A beef with meat
Ethicist suggests a 50% tax on meat to make Americans and environment healthier
High taxes on cigarettes have saved lives, writes Princeton ethicist Peter Singer. Why shouldn't meat be taxed as well?Yes, Singer is proposing a meat tax. Eating meat isn't good for your body or the world in general, he writes in the New York Daily News. Taxing it would help.
Red meat increases your chances of dying from heart disease or bowel cancer, Singer writes. And Americans' love of meat has encouraged cruelty to animals, as chickens, pigs and cows are raised in deplorable conditions before being slaughtered.
Meat eating also wastes food, he writes. Animals consume huge amounts of grains and soybeans, but Americans only eat certain parts of the animals. "We get back only a fraction of the food value we put into them," he writes. Finally, agricultural runoff pollutes rivers and streams.
Bottom line, he writes, is that meat-eaters push costs on everyone. We pay higher health insurance premiums to help care for them. We see more pollution and global warming issues because of meat production.
"Let’s start with a 50% tax on the retail value of all meat, and see what difference that makes to present consumption habits," Singer writes. "If it is not enough to bring about the change we need, then, like cigarette taxes, it will need to go higher."
Singer's idea is "meating" quite a bit of resistance.
Beef isn't like tobacco, which contains nicotine, or like sugary sodas, which have little nutritional value, writes David Farkas of Chain Leader magazine.

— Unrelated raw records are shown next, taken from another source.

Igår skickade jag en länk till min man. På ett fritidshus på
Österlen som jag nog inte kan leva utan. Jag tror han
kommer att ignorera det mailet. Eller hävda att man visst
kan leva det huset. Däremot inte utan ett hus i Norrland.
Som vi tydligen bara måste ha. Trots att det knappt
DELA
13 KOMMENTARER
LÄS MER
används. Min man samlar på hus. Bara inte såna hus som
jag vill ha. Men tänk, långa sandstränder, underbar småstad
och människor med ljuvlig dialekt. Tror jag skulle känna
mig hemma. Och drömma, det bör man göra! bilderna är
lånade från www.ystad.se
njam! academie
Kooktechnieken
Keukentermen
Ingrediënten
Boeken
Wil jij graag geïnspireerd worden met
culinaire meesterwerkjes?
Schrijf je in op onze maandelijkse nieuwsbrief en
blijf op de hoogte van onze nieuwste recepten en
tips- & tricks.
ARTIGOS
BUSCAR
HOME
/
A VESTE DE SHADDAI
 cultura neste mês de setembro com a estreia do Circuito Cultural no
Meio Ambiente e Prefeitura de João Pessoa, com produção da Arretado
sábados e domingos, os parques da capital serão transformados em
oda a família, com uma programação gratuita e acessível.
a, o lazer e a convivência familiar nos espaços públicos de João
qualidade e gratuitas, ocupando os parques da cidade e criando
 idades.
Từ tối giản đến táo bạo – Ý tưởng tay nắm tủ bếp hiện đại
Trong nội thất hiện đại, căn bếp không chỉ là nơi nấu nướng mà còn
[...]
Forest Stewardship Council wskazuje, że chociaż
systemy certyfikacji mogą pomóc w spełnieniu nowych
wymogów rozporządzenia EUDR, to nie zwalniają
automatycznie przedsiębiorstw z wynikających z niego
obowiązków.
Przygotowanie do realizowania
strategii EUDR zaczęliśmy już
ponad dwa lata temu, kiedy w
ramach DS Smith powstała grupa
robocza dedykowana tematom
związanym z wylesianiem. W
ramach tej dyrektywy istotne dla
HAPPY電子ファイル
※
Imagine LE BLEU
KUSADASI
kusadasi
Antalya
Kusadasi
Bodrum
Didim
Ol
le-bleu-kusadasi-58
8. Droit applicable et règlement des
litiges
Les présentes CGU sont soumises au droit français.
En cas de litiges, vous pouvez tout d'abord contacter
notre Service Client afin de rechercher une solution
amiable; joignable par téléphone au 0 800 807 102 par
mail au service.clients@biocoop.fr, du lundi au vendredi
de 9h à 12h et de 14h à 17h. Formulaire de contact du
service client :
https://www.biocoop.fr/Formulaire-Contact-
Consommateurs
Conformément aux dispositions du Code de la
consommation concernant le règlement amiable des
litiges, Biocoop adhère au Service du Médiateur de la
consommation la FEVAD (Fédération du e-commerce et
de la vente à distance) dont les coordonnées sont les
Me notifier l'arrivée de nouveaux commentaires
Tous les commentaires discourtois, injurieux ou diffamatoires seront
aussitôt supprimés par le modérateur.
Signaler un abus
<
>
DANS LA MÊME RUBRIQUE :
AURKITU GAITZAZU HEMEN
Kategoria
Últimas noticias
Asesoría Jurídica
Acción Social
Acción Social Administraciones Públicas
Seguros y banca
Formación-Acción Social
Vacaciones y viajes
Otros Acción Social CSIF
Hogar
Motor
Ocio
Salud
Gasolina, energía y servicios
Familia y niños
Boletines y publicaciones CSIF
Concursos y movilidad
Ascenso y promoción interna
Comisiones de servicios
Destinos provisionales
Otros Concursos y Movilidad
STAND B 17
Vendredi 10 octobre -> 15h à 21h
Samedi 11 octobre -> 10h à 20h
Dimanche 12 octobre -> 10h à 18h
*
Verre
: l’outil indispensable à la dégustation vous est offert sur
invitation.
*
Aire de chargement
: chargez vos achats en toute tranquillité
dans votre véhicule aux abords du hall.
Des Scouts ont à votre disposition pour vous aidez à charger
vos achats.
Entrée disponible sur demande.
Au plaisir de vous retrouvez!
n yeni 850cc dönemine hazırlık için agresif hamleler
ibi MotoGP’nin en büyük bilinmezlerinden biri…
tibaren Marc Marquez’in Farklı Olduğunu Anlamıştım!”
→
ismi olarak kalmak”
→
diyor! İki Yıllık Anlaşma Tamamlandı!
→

"Beef for better or worse is a fundamental part of our food culture," Farkas writes. "Professor Singer: Taxing its purchase is wrong."
A panel scoffed at the proposal on MSNBC's "Morning Joe" program Monday.
"I want to live that way," said host Joe Scarborough about eating meat. "That's up to me."
"You can eat your darned Big Mac," responded host Mika Brzezinski. "I just want you to pay a few cents more to help equalize the health care costs."